[Opening SELECTED TEXT section]

Friday, December 10, 2010

India emerging as global role model for economic development

by Ashok Handoo*

The forward march of the Indian economy is continuing on the expected lines. The comfortable indicators promise to drive the economy out of the slowdown it faced in 2008-9, when the growth rate dipped to 6.7 per cent, after experiencing a 9 per cent growth for five consecutive years.

The most gratifying is the fall in food inflation which has been coming down consistently for the last five weeks and has now touched the 17 month low of 10.3 per cent. It stood at about 14 per cent in the corresponding period last year.

High food inflation has been a major source of worry to the Government for the past one year as it has been hitting hard the poorer sections of the society. Fall in food inflation is attributed to a better Kharif crop leading to increased supplies of agricultural products in the markets. With the end of the rainy season, disruptions in production and supplies of agricultural commodities have also ended. Economists believe that the stage is now set for food inflation to come down to a single digit soon. It was first witnessed in July this year but that was a brief relief.

The Centre for Monitoring Indian Economy (CMIE) has, in its latest report, estimated a 10 per cent rise in Kharif crop to 114 million tonnes against a 2 per cent decline a year ago. It estimates the Rabi crop to rise by 2 per cent, compared to 1.7 per cent drop in the last season. That should be quite reassuring for the country.

A good monsoon at 102 per cent this year, led to increase in sown area by 7 per cent during the current Kharif season, said the CMIE. It thus predicts an all round rise in agricultural commodities with oilseeds expected to grow at 11 per cent, sugarcane at 15 per cent and food grains at 5.3 per cent.

All this has naturally led to easing of pressure on the headline inflation as well. It has thus come down to a 9 month low at 8.58 per cent in October against 8.62 per cent in September. The Government expects the overall inflation rate to fall to 5-6 percent by the end of this financial year.

It is in this backdrop that forecasters have revised upwards the growth rate for India this year. RBI’s professional forecasters have predicted the growth rate at 8.5 per cent this fiscal. It had put the figure at 8.4 per cent earlier.

Other economic parameters also are showing encouraging trends. FDI inflows during September rose by 40 per cent to $ 2.11 billion. Net capital inflows are expected to reach $ 91 billion by the end of this fiscal. Last fiscal, this figure was only $53.6 billion. The Government expects to touch the target of one trillion dollars in public- private investment in the next five years.

The remarks made by the Chairman of the World Economic Forum Klaus Schwab at the just concluded India Economic Summit in New Delhi, were therefore in line with the ground situation. He said “at a time when the world is searching for a new model of economic development India’s experience as a crucible for new types of economic growth gives it a special role among developing economies.” The conference took note of the fact that amid the slowdown in the world economy, India stood alongside China to register impressive growth rate.

At the leadership summit in New Delhi too, former British Prime Minister Gordan Brown said that the Indian economy will double in size in next 7 years and that achieving a 10 per cent growth is possible. India’s role at the G-20 is ‘absolutely critical’ and is right at the centre of discussion, he said.

[Closing SELECTED TEXT section]
[Opening DATA UNDER STUDY section]

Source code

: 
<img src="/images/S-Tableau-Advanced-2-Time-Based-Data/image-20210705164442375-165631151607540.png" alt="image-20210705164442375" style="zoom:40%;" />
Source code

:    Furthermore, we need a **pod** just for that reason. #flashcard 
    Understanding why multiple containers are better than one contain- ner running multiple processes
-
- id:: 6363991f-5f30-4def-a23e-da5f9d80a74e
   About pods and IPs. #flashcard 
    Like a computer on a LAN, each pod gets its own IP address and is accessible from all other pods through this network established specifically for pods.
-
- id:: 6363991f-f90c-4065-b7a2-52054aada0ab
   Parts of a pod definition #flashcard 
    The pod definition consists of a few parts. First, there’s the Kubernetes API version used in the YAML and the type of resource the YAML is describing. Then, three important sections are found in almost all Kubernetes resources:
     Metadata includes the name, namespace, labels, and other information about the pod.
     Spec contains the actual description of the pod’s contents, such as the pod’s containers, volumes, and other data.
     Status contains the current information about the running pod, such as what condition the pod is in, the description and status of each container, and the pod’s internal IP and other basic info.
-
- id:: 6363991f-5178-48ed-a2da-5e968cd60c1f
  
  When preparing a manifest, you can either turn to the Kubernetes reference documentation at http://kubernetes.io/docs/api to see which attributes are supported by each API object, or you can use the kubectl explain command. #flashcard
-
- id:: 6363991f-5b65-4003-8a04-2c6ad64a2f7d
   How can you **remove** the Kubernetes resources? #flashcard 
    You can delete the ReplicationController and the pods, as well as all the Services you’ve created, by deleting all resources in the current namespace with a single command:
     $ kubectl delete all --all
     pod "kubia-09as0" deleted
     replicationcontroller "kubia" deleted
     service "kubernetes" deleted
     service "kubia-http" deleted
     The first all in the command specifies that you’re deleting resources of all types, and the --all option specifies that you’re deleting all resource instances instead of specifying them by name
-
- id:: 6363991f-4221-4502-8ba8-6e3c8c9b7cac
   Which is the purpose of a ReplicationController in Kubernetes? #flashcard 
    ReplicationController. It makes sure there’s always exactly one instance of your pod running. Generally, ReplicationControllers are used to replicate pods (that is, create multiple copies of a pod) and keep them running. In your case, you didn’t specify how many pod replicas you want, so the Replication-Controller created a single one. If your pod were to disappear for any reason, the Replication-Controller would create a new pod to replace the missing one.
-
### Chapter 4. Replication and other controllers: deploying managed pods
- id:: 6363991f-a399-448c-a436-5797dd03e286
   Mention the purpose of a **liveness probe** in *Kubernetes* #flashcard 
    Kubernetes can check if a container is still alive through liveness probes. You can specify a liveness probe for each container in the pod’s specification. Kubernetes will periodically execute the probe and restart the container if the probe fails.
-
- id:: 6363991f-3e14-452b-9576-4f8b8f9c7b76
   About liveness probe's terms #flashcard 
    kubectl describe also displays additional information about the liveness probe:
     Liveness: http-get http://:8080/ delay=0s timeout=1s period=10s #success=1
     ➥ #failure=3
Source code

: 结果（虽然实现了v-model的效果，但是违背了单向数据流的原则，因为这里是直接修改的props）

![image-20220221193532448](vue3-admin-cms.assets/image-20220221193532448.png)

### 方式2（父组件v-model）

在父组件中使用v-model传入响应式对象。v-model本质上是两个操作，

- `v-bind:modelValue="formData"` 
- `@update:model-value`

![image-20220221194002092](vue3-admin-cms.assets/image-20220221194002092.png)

[Closing DATA UNDER STUDY section]

TASK.
Condense the paragraph beginning "Other economic parameters also are showing encouraging trends" from the article on the Indian economy into a short bulleted list that keeps all of its figures.

FINAL ANSWER.
- FDI inflows rose 40 percent in September to $2.11 billion.
- Net capital inflows are expected to reach $91 billion by the end of this fiscal, up from $53.6 billion last fiscal.
- The Government expects to reach its target of $1 trillion in public-private investment within the next five years.